Подошли два переводчика. Один говорил по-русски, другой по-польски. Объявили: всем офицерам отойти в сторону, стать в шеренгу. Мы с летчиком переглянулись. Было известно, что немцы в первую очередь расстреливали пленных офицеров. Поэтому наши, попадая в окружение, первым делом уничтожали офицерские удостоверения, срывали офицерские нашивки. Летчики, положим, вообще, отправляясь в полет, снимали погоны: чтобы легче надевать комбинезон, чтобы лямки парашюта не резали плечи. На мне же были погоны со звездочками, — не укрыться. Но я и не хотел укрываться: мое знание мне подсказывало — надо выходить! Многие правила, которыми можно было руководствоваться во время войны, теперь, при конце войны, оказывались негодными. Как раз теперь, когда немцев не интересовали никакие пленные и вся эта толпа заранее — слагавшимися обстоятельствами — обрекалась на расстрел, теперь не имело смысла укрываться. Напротив, следовало выйти в офицерскую шеренгу. Может, это шанс? Может, выигрыш во времени? Молча, одним взглядом, я позвал с собою летчика, товарища по каморке. Он повел глазами, — отказался. В комбинезоне, без погон, он втиснулся вглубь толпы, в грязное серо-шинельное месиво.
Шеренги не получилось: вышли из толпы только четверо. Два польских поручика, я и еще старший лейтенант, командир роты из нашей дивизии. Мы стали рядышком, по линейке. На нас сотней глаз смотрела толпа, — товарищи прощались с нами.

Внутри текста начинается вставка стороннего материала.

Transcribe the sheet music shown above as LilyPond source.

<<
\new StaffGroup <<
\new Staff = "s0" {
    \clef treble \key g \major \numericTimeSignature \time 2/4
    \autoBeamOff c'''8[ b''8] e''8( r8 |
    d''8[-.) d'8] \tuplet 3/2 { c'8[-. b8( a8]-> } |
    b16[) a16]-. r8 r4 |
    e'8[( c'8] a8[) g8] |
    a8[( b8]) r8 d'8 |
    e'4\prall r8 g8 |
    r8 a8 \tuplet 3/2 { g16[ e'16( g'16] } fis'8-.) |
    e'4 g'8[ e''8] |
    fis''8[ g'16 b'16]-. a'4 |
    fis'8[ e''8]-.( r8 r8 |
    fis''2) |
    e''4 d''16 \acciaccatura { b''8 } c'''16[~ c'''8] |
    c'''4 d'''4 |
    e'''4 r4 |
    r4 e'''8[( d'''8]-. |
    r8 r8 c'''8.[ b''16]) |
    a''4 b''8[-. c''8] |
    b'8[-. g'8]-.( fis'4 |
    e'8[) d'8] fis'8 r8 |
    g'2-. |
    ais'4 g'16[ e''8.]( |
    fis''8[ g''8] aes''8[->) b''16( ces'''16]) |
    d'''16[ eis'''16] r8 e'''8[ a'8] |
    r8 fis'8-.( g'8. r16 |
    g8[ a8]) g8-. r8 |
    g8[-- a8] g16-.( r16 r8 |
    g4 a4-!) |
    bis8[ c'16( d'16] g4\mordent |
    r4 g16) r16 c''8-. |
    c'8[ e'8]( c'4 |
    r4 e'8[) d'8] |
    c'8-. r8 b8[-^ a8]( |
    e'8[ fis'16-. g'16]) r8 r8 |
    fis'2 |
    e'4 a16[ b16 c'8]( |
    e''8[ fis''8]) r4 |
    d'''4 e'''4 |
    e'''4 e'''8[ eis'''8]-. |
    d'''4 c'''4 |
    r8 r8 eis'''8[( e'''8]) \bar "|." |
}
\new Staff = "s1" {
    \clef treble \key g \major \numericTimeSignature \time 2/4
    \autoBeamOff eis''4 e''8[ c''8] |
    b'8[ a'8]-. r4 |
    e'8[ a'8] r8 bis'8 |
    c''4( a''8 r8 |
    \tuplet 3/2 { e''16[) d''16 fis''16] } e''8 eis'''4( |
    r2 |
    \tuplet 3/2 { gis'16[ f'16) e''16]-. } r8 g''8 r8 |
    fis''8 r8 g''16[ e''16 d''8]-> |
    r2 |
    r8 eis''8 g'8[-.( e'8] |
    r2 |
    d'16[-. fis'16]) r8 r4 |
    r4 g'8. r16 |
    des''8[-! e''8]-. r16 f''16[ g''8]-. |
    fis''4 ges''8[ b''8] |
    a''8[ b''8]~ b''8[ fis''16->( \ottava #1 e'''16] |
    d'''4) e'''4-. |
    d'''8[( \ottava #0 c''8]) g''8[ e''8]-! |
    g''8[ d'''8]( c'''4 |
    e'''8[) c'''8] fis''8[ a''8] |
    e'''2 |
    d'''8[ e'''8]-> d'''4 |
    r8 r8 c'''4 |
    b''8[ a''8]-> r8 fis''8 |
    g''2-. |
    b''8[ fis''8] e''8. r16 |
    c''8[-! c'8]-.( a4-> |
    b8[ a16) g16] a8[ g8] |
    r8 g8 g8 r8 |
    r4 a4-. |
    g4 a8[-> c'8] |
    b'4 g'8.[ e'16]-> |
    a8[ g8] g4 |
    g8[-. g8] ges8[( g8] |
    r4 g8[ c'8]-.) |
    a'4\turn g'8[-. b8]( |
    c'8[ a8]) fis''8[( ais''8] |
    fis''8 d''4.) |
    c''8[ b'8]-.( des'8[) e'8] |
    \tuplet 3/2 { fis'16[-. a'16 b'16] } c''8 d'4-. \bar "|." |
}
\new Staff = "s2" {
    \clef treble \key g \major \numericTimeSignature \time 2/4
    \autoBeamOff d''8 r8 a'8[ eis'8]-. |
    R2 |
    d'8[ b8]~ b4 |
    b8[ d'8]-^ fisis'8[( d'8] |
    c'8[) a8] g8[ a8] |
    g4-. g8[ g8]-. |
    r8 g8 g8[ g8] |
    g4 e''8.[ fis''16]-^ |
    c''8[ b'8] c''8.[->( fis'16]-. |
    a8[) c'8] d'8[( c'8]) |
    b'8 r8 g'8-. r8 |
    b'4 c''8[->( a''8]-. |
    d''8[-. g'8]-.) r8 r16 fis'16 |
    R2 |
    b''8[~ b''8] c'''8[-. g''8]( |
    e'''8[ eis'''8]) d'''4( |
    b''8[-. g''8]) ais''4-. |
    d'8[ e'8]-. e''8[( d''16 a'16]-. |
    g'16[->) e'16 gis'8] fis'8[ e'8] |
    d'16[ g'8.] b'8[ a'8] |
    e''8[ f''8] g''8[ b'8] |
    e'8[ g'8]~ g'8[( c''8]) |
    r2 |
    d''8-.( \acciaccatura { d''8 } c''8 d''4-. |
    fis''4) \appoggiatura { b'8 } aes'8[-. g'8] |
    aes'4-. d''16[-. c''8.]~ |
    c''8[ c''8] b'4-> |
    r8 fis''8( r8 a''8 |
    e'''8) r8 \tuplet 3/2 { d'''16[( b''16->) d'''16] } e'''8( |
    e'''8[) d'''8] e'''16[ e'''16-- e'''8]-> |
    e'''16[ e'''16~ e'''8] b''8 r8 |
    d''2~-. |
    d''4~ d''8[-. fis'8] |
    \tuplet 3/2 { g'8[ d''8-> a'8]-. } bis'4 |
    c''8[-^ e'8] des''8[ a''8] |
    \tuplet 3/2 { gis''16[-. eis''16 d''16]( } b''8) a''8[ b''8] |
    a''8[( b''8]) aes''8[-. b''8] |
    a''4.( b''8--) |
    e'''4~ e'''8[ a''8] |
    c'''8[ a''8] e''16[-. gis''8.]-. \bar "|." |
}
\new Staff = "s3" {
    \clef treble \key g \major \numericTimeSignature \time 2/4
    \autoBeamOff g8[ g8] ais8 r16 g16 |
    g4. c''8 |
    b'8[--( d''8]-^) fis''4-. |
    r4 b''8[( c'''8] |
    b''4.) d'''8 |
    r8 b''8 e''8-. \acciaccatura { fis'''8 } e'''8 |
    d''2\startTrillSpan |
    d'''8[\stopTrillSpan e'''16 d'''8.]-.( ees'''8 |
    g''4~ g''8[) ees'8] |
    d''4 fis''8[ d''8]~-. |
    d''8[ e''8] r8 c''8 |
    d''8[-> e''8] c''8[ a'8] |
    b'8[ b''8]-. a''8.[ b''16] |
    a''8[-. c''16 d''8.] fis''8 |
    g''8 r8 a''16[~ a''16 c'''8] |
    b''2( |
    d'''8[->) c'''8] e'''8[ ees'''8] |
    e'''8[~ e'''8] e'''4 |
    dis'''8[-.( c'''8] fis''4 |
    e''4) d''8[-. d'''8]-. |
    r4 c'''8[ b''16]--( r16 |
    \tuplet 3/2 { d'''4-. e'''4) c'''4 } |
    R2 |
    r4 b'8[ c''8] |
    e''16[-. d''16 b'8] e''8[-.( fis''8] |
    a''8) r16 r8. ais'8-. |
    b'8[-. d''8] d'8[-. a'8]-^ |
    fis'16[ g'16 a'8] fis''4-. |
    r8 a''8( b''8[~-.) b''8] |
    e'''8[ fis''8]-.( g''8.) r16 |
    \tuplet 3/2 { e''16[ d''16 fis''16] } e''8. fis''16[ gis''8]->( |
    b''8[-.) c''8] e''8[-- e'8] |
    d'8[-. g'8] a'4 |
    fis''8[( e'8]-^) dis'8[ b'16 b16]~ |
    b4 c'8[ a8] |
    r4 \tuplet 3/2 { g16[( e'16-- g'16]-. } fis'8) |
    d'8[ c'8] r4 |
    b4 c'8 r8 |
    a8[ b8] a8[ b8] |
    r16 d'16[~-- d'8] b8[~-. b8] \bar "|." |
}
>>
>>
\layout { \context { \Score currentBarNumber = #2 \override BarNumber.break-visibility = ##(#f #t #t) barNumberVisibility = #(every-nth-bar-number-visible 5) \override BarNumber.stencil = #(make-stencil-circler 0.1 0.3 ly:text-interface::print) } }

— Никого нет больше? — крикнул переводчик. И пошел вдоль тесно сжавшейся толпы, поглядывая на плечи пленных. — Ну, хорошо, — обратился он к нашей четверке, — идемте со мною.
Нас посадили в грузовик-фургон. Дверцу захлопнули и замкнули, В фургоне темно: ни окошечка, ни щелки.
— Душегубка? — шепнул старший лейтенант.
Грузовик тронулся и, переваливаясь по ухабам, поехал. Я постучал по стенке, нагнулся и пощупал пол, — дерево… Душегубки, знаменитые «газовые камеры», — помнилось по материалам харьковского процесса, — обшивались железом. Под ногами должна была быть решетка, — ее не было. Не чувствовалось и запаха газа.
— Нет, — ответил я. — Нас они просто зачем-то везут с собою. Может, будут допрашивать, — тут не успели.